Microring electrodes: A computational study of transport-limited processes

Journal article

Investigations at microring electrodes are limited by the lack of equations that describe short and long time behavior at rings of all thicknesses. In this paper, a robust finite difference numerical method is presented for the simulation of electrochemical processes at microring electrodes of intermediate thickness. The method relies on a careful meshing strategy to minimize electrode flux errors. The accuracy of the method is first tested by comparison with a well-established reversible steady-state analytical equation. The meshes obtained through this process are reused to produce current results for chronoamperometry and linear-sweep voltammetry.
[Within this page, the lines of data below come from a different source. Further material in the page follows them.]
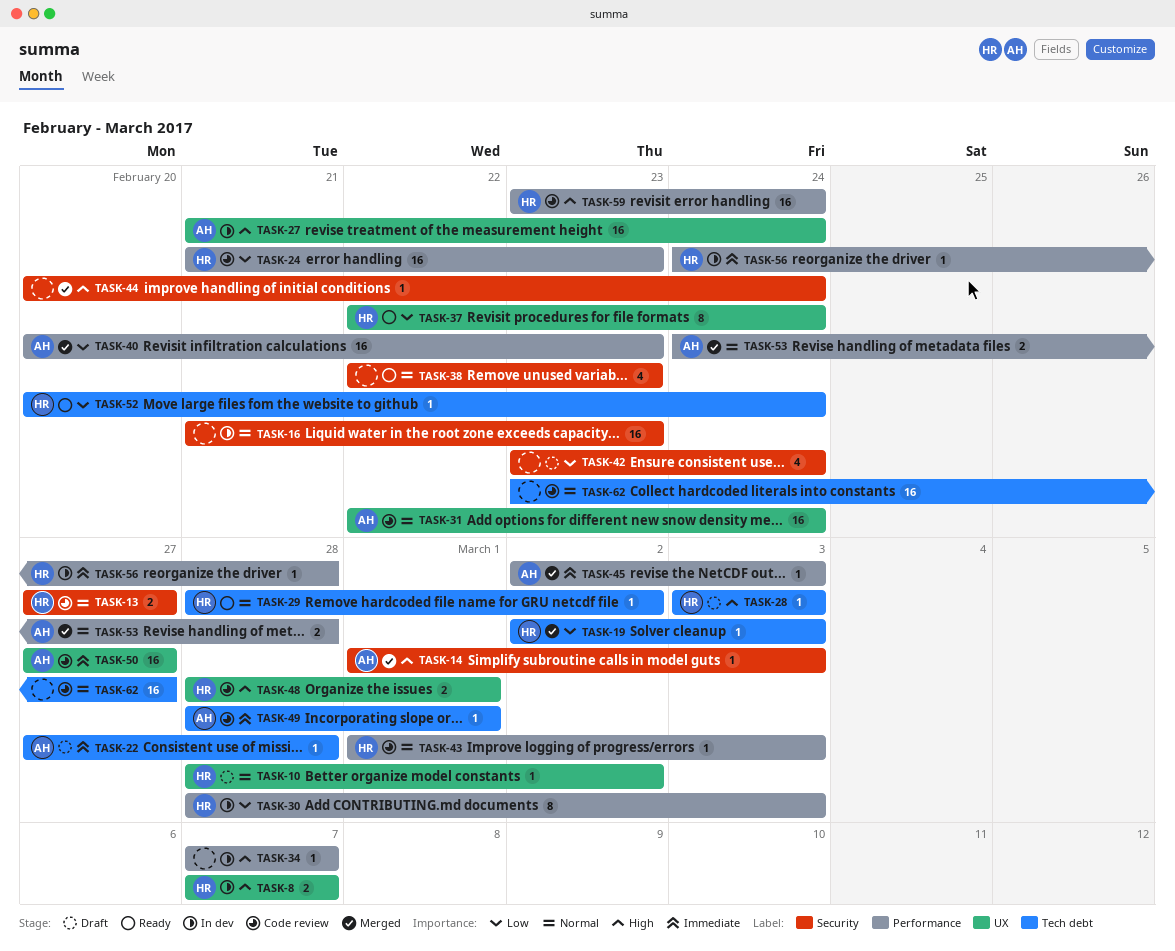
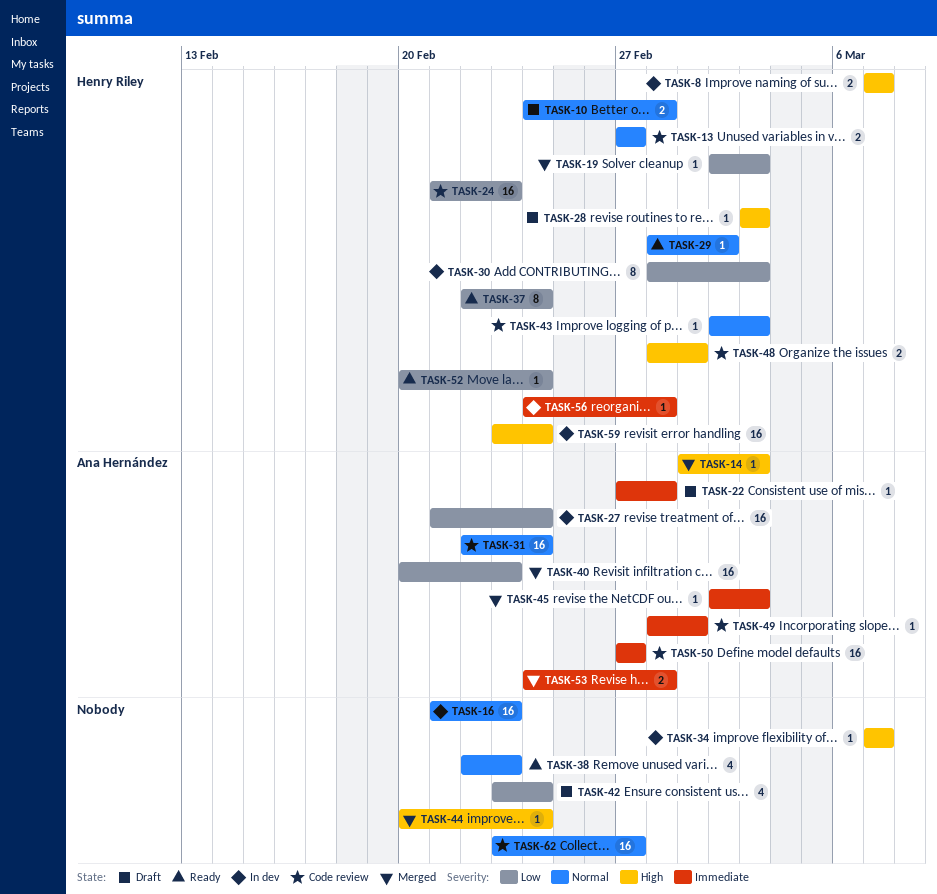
TASK-10, estimate: 1 -> 2
TASK-10, start: Feb 28 -> Feb 24
TASK-10, due: Mar 2 -> Feb 28
TASK-27, priority: High -> Low
TASK-43, start: Mar 1 -> Mar 2
TASK-53, priority: Normal -> Immediate
TASK-59, status: Code review -> In dev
In the case of chronoamperometry, simulated currents show less than ±1.5% difference compared to integral-equation methods. In the case of linear-sweep voltammetry, currents are recorded across nine decades of dimensionless scan rate. Both the dimensionless peak current and voltage at half-peak height are compared with other known methods and shown to be either comparable to or better than alternative results. In the case of the voltage at half-peak height, results are confirmed by simulations at the microdisk electrode.

Authors: Brookes, B; Gavaghan, D; Compton, R

• Publication status: Published
• Journal: JOURNAL OF PHYSICAL CHEMISTRY B
• Volume: 106
• Issue: 18
• Pages: 4886-4896
• Publication date: 2002-05-09
• DOI: 10.1021/jp014049i
• EISSN: 1520-5207
• ISSN: 1520-6106
• Language: English